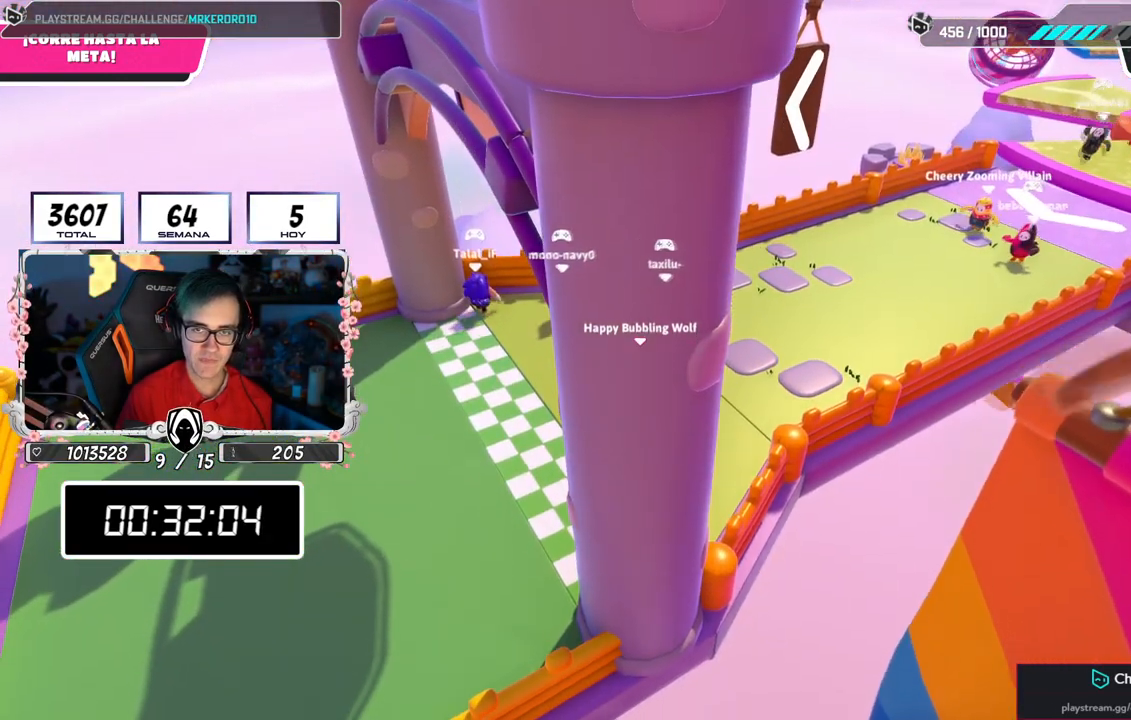
{"buttons": [], "left_stick": "center", "right_stick": "center", "events": [[167, "right_stick", "down"], [267, "right_stick", "center"]]}
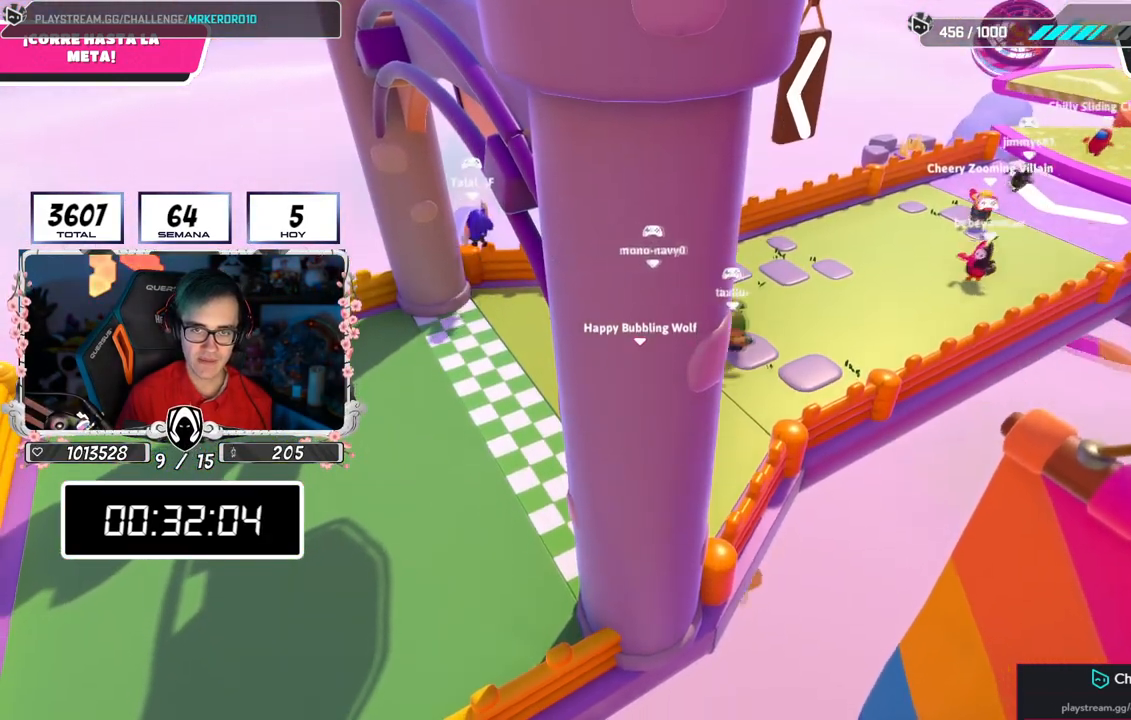
{"buttons": [], "left_stick": "center", "right_stick": "center", "events": []}
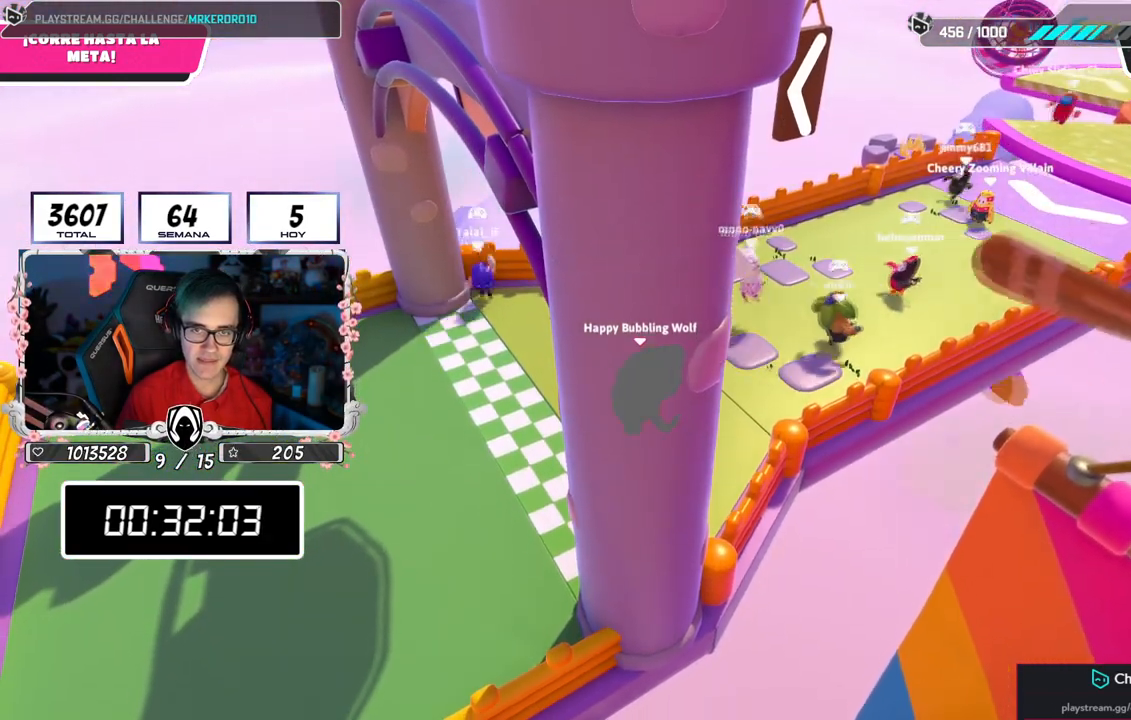
{"buttons": [], "left_stick": "center", "right_stick": "center", "events": []}
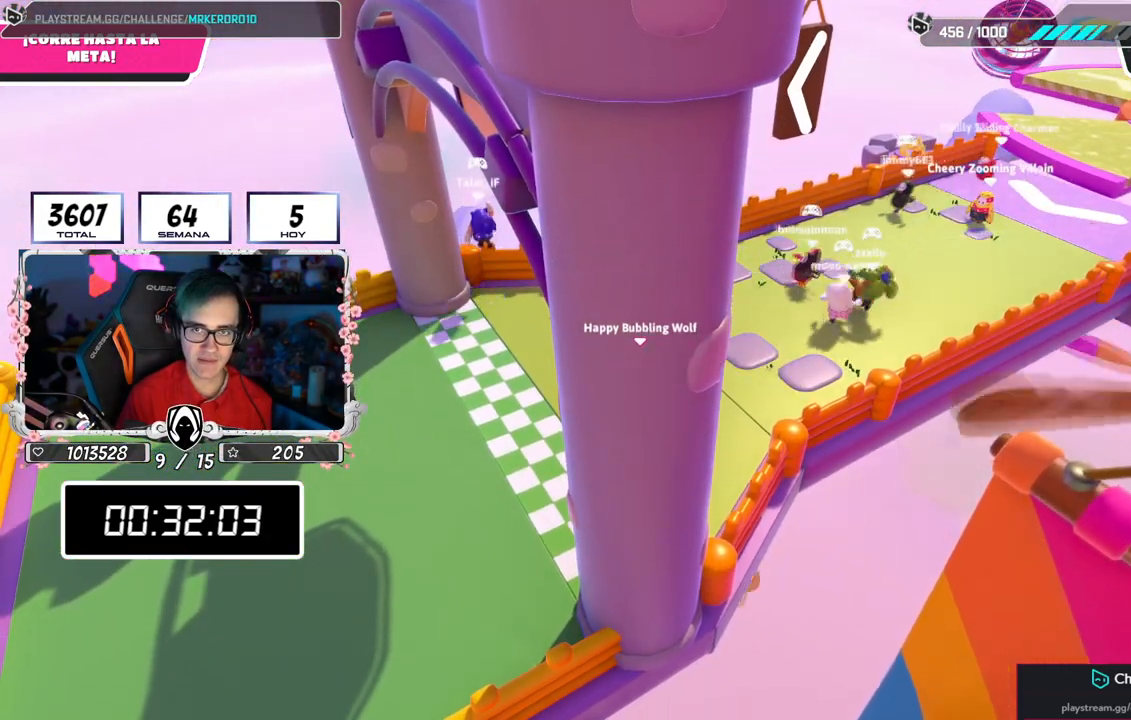
{"buttons": [], "left_stick": "center", "right_stick": "center", "events": [[234, "right_stick", "right"], [334, "right_stick", "center"]]}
#####
Every line of the listing should be repeated exactly; no picture should appear.

> Exercise output
{"buttons": [], "left_stick": "center", "right_stick": "center", "events": [[167, "right_stick", "down"], [267, "right_stick", "center"]]}
{"buttons": [], "left_stick": "center", "right_stick": "center", "events": []}
{"buttons": [], "left_stick": "center", "right_stick": "center", "events": []}
{"buttons": [], "left_stick": "center", "right_stick": "center", "events": [[234, "right_stick", "right"], [334, "right_stick", "center"]]}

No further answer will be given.